== Exercise material ==

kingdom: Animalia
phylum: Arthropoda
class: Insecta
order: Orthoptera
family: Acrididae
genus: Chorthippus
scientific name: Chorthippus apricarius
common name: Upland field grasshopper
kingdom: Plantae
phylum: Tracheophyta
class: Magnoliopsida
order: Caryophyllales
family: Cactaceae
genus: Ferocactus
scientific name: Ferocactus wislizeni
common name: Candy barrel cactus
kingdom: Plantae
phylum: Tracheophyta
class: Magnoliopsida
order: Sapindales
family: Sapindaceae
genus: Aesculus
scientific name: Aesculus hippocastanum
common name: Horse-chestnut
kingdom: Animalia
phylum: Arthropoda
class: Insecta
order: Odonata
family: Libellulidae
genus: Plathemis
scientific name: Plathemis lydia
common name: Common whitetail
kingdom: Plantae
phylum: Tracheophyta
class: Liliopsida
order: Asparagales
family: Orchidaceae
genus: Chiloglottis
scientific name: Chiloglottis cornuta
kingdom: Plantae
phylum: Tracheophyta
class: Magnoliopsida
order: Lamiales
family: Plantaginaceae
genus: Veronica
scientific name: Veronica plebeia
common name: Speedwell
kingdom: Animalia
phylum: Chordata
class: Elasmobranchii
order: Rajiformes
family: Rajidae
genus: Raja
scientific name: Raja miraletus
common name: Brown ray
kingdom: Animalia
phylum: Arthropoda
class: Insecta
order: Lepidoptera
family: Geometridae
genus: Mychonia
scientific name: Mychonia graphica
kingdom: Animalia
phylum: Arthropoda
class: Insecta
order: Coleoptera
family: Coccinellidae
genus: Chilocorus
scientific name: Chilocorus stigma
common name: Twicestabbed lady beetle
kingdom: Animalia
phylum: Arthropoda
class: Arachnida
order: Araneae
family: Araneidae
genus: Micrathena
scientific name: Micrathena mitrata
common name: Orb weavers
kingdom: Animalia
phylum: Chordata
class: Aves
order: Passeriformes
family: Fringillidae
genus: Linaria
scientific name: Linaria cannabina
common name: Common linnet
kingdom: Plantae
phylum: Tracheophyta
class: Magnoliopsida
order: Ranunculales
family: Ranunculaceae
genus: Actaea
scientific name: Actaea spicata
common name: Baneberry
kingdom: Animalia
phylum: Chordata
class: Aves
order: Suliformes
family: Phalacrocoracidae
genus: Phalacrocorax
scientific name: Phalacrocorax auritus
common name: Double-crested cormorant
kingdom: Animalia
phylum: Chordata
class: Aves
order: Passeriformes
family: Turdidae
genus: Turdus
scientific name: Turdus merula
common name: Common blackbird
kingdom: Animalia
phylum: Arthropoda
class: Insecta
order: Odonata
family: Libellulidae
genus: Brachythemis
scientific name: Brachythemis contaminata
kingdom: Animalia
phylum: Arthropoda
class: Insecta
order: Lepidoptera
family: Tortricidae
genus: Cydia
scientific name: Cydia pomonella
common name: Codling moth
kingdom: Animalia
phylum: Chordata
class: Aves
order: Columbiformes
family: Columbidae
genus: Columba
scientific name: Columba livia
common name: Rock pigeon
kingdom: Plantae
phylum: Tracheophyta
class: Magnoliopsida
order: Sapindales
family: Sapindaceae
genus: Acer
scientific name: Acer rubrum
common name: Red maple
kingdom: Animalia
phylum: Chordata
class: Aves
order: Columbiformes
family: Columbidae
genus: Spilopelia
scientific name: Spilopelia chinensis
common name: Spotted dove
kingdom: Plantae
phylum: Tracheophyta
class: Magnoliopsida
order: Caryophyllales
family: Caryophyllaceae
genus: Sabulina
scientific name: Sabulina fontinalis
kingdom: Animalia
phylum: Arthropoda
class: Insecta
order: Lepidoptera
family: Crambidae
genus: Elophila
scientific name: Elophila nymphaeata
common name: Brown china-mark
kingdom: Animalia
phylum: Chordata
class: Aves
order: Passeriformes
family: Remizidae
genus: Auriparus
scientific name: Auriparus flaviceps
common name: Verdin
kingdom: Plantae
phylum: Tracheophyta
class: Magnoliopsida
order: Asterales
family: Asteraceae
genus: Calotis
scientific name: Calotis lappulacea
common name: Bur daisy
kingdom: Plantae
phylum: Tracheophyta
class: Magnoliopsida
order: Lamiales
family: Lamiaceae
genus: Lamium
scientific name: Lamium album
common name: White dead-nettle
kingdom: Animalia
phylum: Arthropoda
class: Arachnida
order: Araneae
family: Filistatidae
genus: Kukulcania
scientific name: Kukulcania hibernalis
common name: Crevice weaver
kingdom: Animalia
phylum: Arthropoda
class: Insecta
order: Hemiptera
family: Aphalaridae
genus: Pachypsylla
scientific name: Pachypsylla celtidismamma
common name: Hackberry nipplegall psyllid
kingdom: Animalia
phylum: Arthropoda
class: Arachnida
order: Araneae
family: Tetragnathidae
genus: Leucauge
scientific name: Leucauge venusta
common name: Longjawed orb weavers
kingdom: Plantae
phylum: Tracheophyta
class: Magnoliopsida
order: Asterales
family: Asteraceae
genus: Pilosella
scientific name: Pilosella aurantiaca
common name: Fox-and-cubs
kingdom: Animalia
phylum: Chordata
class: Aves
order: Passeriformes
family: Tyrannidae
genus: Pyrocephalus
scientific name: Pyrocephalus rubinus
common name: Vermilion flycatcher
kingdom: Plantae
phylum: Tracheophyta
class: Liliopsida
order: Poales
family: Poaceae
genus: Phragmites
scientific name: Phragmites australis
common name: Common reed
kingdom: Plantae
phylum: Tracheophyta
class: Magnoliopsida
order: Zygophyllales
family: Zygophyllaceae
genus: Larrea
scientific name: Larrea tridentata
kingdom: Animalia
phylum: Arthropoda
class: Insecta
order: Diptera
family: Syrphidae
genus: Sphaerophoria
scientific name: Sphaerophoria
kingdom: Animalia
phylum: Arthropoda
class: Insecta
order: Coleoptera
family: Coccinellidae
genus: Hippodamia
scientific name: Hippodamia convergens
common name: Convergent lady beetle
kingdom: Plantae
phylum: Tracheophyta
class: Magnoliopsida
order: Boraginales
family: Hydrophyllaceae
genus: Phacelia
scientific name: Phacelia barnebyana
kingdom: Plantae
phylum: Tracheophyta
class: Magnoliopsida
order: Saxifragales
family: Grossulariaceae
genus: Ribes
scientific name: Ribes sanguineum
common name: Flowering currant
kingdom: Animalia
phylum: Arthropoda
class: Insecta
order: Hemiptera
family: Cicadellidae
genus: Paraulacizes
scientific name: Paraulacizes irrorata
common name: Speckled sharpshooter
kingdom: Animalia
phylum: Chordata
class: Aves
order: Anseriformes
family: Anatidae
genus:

===

**Objective**: Copy the lines above verbatim, beginning with the line containing "genus: Linaria" and ending with the line containing "scientific name: Turdus merula", both included.

**Solution**:
genus: Linaria
scientific name: Linaria cannabina
common name: Common linnet
kingdom: Plantae
phylum: Tracheophyta
class: Magnoliopsida
order: Ranunculales
family: Ranunculaceae
genus: Actaea
scientific name: Actaea spicata
common name: Baneberry
kingdom: Animalia
phylum: Chordata
class: Aves
order: Suliformes
family: Phalacrocoracidae
genus: Phalacrocorax
scientific name: Phalacrocorax auritus
common name: Double-crested cormorant
kingdom: Animalia
phylum: Chordata
class: Aves
order: Passeriformes
family: Turdidae
genus: Turdus
scientific name: Turdus merula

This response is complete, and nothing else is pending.